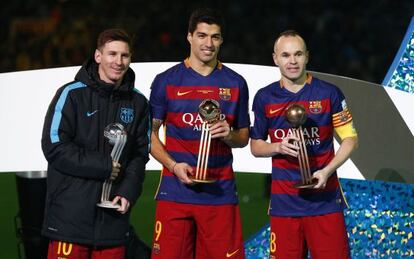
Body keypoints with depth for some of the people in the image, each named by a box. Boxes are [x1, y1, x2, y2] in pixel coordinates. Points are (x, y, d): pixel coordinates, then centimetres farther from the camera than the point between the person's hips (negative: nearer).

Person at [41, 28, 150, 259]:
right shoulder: (72, 95, -2)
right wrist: (102, 166, -11)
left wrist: (128, 192, -4)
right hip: (71, 214, -4)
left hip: (114, 218, 4)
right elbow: (54, 146, -8)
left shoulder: (138, 103, 12)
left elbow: (140, 154, 12)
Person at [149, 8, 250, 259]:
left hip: (220, 191, 1)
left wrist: (228, 135, -7)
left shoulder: (235, 83, 10)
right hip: (176, 190, -1)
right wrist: (174, 165, -9)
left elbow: (244, 138, 16)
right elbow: (151, 134, 7)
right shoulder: (166, 81, 5)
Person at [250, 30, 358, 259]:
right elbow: (256, 146, 13)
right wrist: (278, 147, -9)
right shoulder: (264, 98, 6)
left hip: (324, 197, -2)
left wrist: (327, 171, -11)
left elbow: (350, 139, 4)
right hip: (284, 199, 2)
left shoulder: (329, 93, 0)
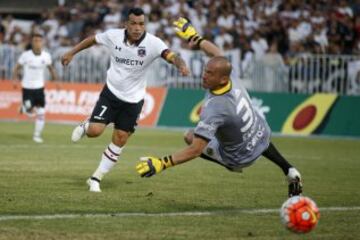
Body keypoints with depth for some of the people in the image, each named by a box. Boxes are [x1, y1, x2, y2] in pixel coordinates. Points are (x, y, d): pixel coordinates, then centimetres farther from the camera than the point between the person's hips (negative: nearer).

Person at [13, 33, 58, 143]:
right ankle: (24, 108, 30)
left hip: (39, 87, 3)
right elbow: (17, 67, -3)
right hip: (27, 87, -3)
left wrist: (55, 80, 5)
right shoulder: (26, 55, -12)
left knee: (41, 112, -3)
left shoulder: (46, 56, -3)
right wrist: (15, 79, -17)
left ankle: (37, 135, 11)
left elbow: (51, 68, 13)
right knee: (30, 112, -8)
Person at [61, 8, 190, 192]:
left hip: (133, 100, 0)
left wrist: (181, 65, -59)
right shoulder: (113, 36, -14)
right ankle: (84, 127, 23)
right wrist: (71, 53, 12)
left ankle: (96, 178, 19)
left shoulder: (153, 43, -20)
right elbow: (92, 39, 6)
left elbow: (171, 56, -37)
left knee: (119, 141, 3)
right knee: (95, 131, -15)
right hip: (111, 92, 0)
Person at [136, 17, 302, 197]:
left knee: (190, 137, 10)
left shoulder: (213, 109, -40)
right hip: (263, 134, 6)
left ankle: (232, 167, 22)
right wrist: (193, 37, 9)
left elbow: (196, 150, -41)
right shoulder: (229, 76, -23)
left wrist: (162, 163, -46)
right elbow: (217, 53, 1)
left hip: (241, 157, -6)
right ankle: (289, 171, 46)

============================================================

__Exercise__: Check all the records above and select each line where the string "knee" is found.

__Exercise result__:
left knee: (41, 112, -3)
right knee: (30, 112, -8)
left knee: (119, 141, 3)
right knee: (95, 131, -15)
left knee: (190, 137, 10)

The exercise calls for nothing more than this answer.